Permintaan maafnya pada sidang pertama, terbukti dusta belaka. Dia sama sekali tidak merasa bersalah. Karenanya dia tidak tulus minta maaf.

Apalagi kalau disimak kalimatnya, bahwa Ahok minta maaf atas kegaduhan yang terjadi akibat pidato di kepulauan Seribu tersebut. Jadi, minta maaf bukan karena materi pidatonya, tapi karena kegaduhannya yang terjadi.

Sikap tidak merasa bersalah itu kembali diulanginya secara eksplisit ketika diwawancarai televisi Al Jazera. Pada menit ke-3.32 sampai 3.41 di videonya yang menjadi viral, dengan lugas Ahok menyatakan tidak menyesal telah mengutip surah al-Maidah dengan versinya sendiri.

Bahkan, jika diulang lagi di Pulau Seribu dia akan menyatakan hal yang sama terkait surat al-Maidah.

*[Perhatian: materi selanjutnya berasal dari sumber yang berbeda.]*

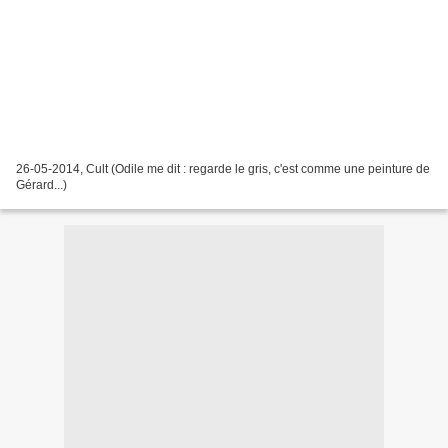
26-05-2014, Cult (Odile me dit : regarde le gris, c'est comme une peinture de
Gérard...)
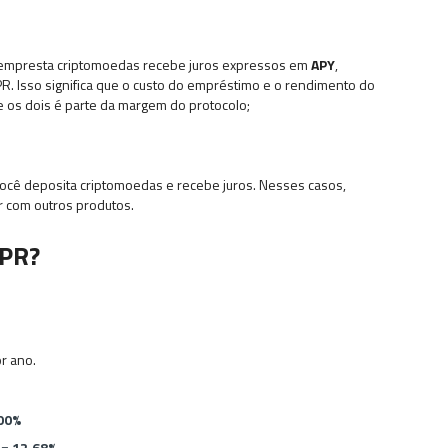
empresta criptomoedas recebe juros expressos em
APY
,
 Isso significa que o custo do empréstimo e o rendimento do
re os dois é parte da margem do protocolo;
cê deposita criptomoedas e recebe juros. Nesses casos,
 com outros produtos.
APR?
r ano.
00%
 =
12,68%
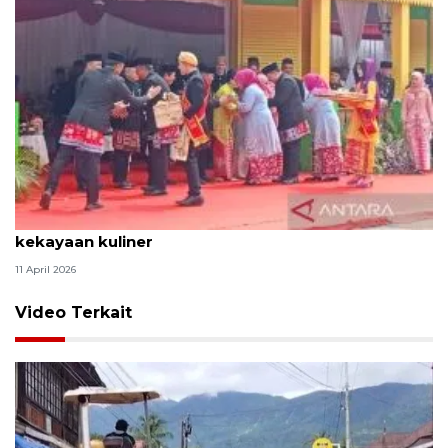
Tradisi hantaran Lebaran Betawi simbol bakti dan
kekayaan kuliner
11 April 2026
Video Terkait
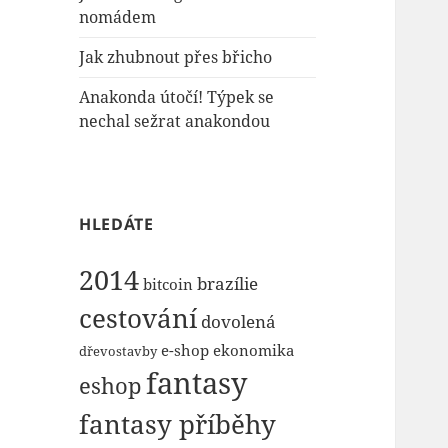
nomádem
Jak zhubnout přes břicho
Anakonda útočí! Týpek se
nechal sežrat anakondou
HLEDÁTE
2014
brazílie
bitcoin
cestování
dovolená
e-shop
ekonomika
dřevostavby
fantasy
eshop
fantasy příběhy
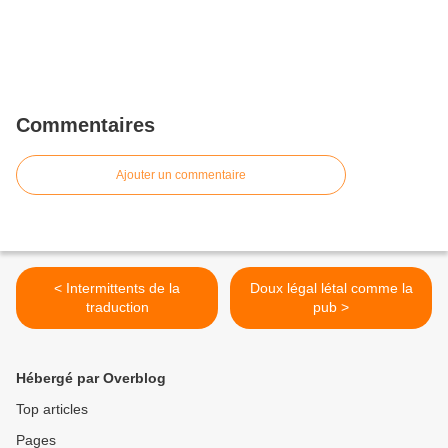
Commentaires
Ajouter un commentaire
< Intermittents de la
Doux légal létal comme la
traduction
pub >
Hébergé par Overblog
Top articles
Pages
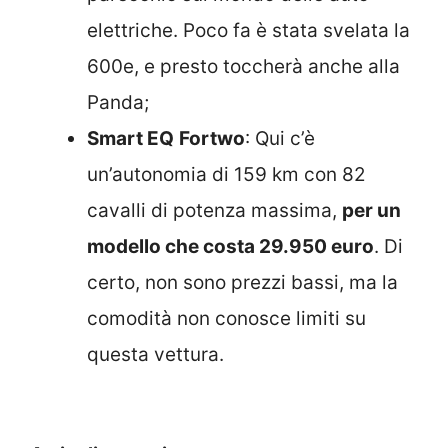
elettriche. Poco fa è stata svelata la
600e, e presto toccherà anche alla
Panda;
Smart EQ
Fortwo
: Qui c’è
un’autonomia di 159 km con 82
cavalli di potenza massima,
per un
modello che costa 29.950 euro
. Di
certo, non sono prezzi bassi, ma la
comodità non conosce limiti su
questa vettura.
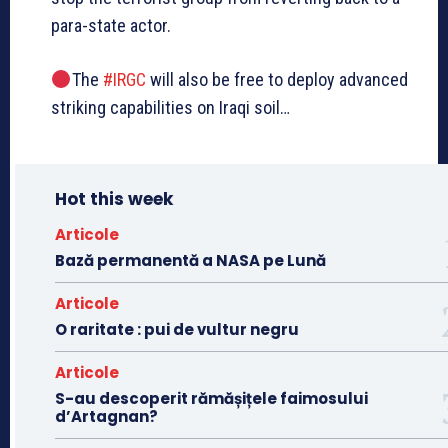
para-state actor.
The
#
IRGC
will also be free to deploy advanced
striking capabilities on Iraqi soil…
Hot this week
Articole
Bază permanentă a NASA pe Lună
Articole
O raritate : pui de vultur negru
Articole
S-au descoperit rămășițele faimosului
d’Artagnan?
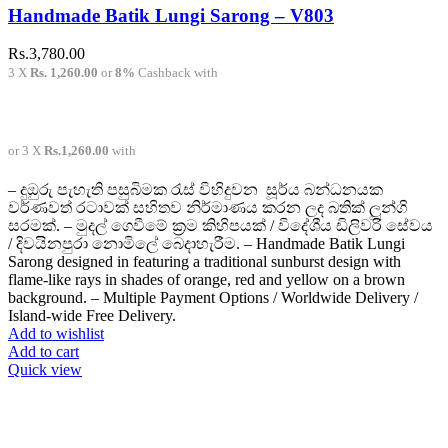
Handmade Batik Lungi Sarong – V803
Rs.
3,780.00
3 X
Rs. 1,260.00
or
8%
Cashback with
or 3 X
Rs.1,260.00
with
– දුඔුරු පැහැති පසුබිමක රැස් විහිදුවන සූර්ය බන්ධනයක
වර්ණවත් රටාවක්
සහිතව
නිර්මාණය කරන ලද බතික් ලුන්ගි
සරමක්. – මුදල් ගෙවීමේ ක්‍රම කිහිපයක් / විදේශීය ඩිලිවරි සේවය
/ දිවයිනපුරා නොමිලේ බෙදාහැරීම. – Handmade Batik Lungi
Sarong designed in featuring a traditional sunburst design with
flame-like rays in shades of orange, red and yellow on a brown
background. – Multiple Payment Options / Worldwide Delivery /
Island-wide Free Delivery.
Add to wishlist
Add to cart
Quick view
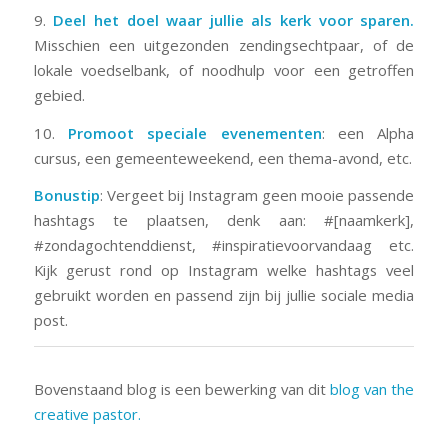
9.
Deel het doel waar jullie als kerk voor sparen.
Misschien een uitgezonden zendingsechtpaar, of de
lokale voedselbank, of noodhulp voor een getroffen
gebied.
10.
Promoot speciale evenementen
: een Alpha
cursus, een gemeenteweekend, een thema-avond, etc.
Bonustip
: Vergeet bij Instagram geen mooie passende
hashtags te plaatsen, denk aan: #[naamkerk],
#zondagochtenddienst, #inspiratievoorvandaag etc.
Kijk gerust rond op Instagram welke hashtags veel
gebruikt worden en passend zijn bij jullie sociale media
post.
Bovenstaand blog is een bewerking van dit
blog van the
creative pastor.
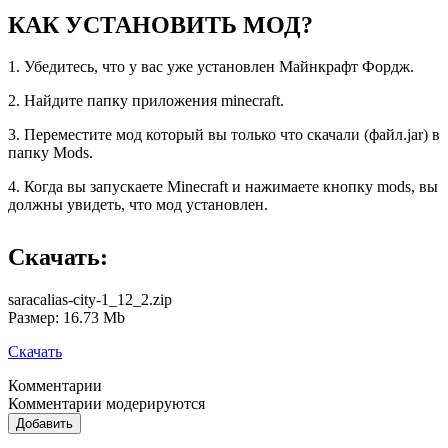
КАК УСТАНОВИТЬ МОД?
1. Убедитесь, что у вас уже установлен Майнкрафт Фордж.
2. Найдите папку приложения minecraft.
3. Переместите мод который вы только что скачали (файл.jar) в
папку Mods.
4. Когда вы запускаете Minecraft и нажимаете кнопку mods, вы
должны увидеть, что мод установлен.
Скачать:
saracalias-city-1_12_2.zip
Размер: 16.73 Mb
Скачать
Комментарии
Комментарии модерируются
Добавить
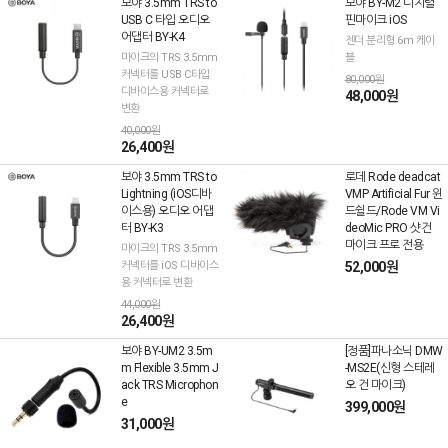
보야 3.5mm TRS to
보야 BY-M2 디지털
USB C 타입 오디오
핀마이크 iOS
어댑터 BY-K4
젠더 분리형 6m 케이
마이크의 TRS 3.5mm
블
커넥터를 USB C타입
80,000원
디바이스용 커넥터로
48,000원
변환
40,000원
26,400원
보야 3.5mm TRS to
로데 Rode deadcat
Lightning (iOS디바
VMP Artificial Fur 윈
이스용) 오디오 어댑
드쉴드/Rode VM Vi
터 BY-K3
deoMic PRO 샷건
마이크 프로 전용
마이크의 TRS 3.5mm
커넥터를 iOS 디바이스
52,000원
용 커넥터로 변환
44,000원
26,400원
보야 BY-UM2 3.5m
[정품]파나소닉 DMW
m Flexible 3.5mm J
-MS2E(신형 스테레
ack TRS Microphon
오 건 마이크)
e
399,000원
31,000원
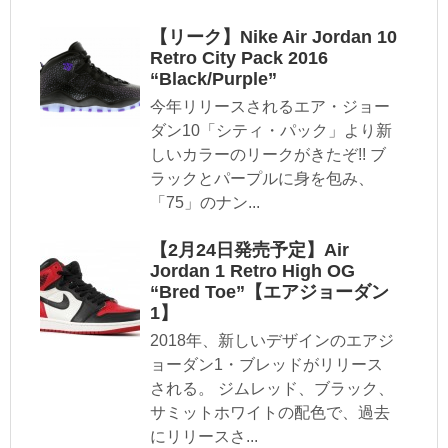
【リーク】Nike Air Jordan 10
Retro City Pack 2016
“Black/Purple”
今年リリースされるエア・ジョー
ダン10「シティ・パック」より新
しいカラーのリークがきたぞ!! ブ
ラックとパープルに身を包み、
「75」のナン...
【2月24日発売予定】Air
Jordan 1 Retro High OG
“Bred Toe”【エアジョーダン
1】
2018年、新しいデザインのエアジ
ョーダン1・ブレッドがリリース
される。 ジムレッド、ブラック、
サミットホワイトの配色で、過去
にリリースさ...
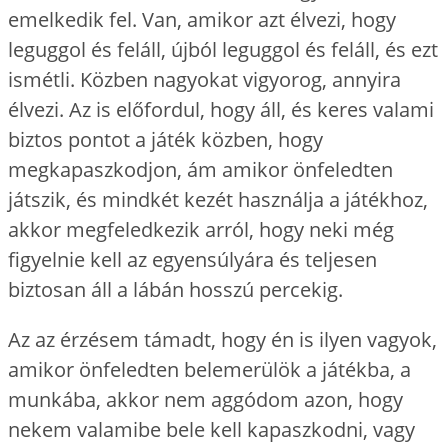
emelkedik fel. Van, amikor azt élvezi, hogy
leguggol és feláll, újból leguggol és feláll, és ezt
ismétli. Közben nagyokat vigyorog, annyira
élvezi. Az is előfordul, hogy áll, és keres valami
biztos pontot a játék közben, hogy
megkapaszkodjon, ám amikor önfeledten
játszik, és mindkét kezét használja a játékhoz,
akkor megfeledkezik arról, hogy neki még
figyelnie kell az egyensúlyára és teljesen
biztosan áll a lábán hosszú percekig.
Az az érzésem támadt, hogy én is ilyen vagyok,
amikor önfeledten belemerülök a játékba, a
munkába, akkor nem aggódom azon, hogy
nekem valamibe bele kell kapaszkodni, vagy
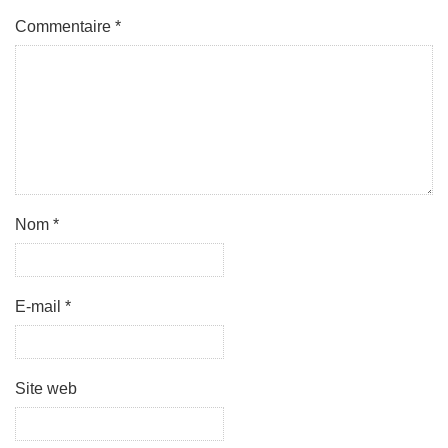
Commentaire
*
Nom
*
E-mail
*
Site web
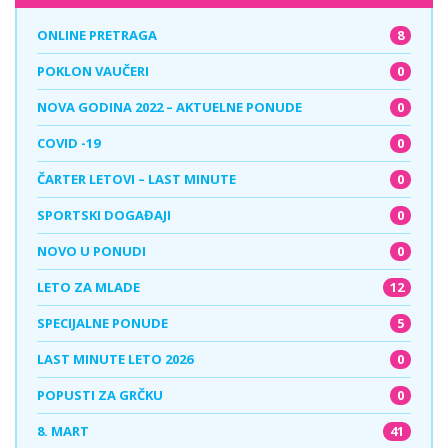
8
ONLINE PRETRAGA
0
POKLON VAUČERI
0
NOVA GODINA 2022 – AKTUELNE PONUDE
0
COVID -19
0
ČARTER LETOVI – LAST MINUTE
0
SPORTSKI DOGAĐAJI
0
NOVO U PONUDI
12
LETO ZA MLADE
5
SPECIJALNE PONUDE
0
LAST MINUTE LETO 2026
0
POPUSTI ZA GRČKU
41
8. MART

Dia juga tidak peduli, betapa akibat ucapannya energi seluruh bangsa terkuras habis. Presiden harus berakrobat ria menemui para tokoh agama. Luhut Binsar Panjaitan yang menjadi Menko Maritim pun ikut blingsatan dan mendadak jadi lobbyist guna mendinginkan tokoh ummat.

Kapolri Tito Karnavian (juga) harus menabrak sejumlah undang undang dan peraturan untuk menggembosi aksi massa bela Islam yang berjilid-jilid dan mengkriminalisasi para pemimpinnya.

Bisakah kita membayangkan, Indonesia kelak akan punya menteri yang tidak peduli dengan respon orang lain atas ucapannya? Saya terlalu ngeri membayangkan, jika ada menteri yang tidak sensitif terhadap perasaan orang banyak. Terlebih lagi menyangkut keyakinan agama yang dipeluk mayoritas penduduk negeri lebih dari 260 juta jiwa ini.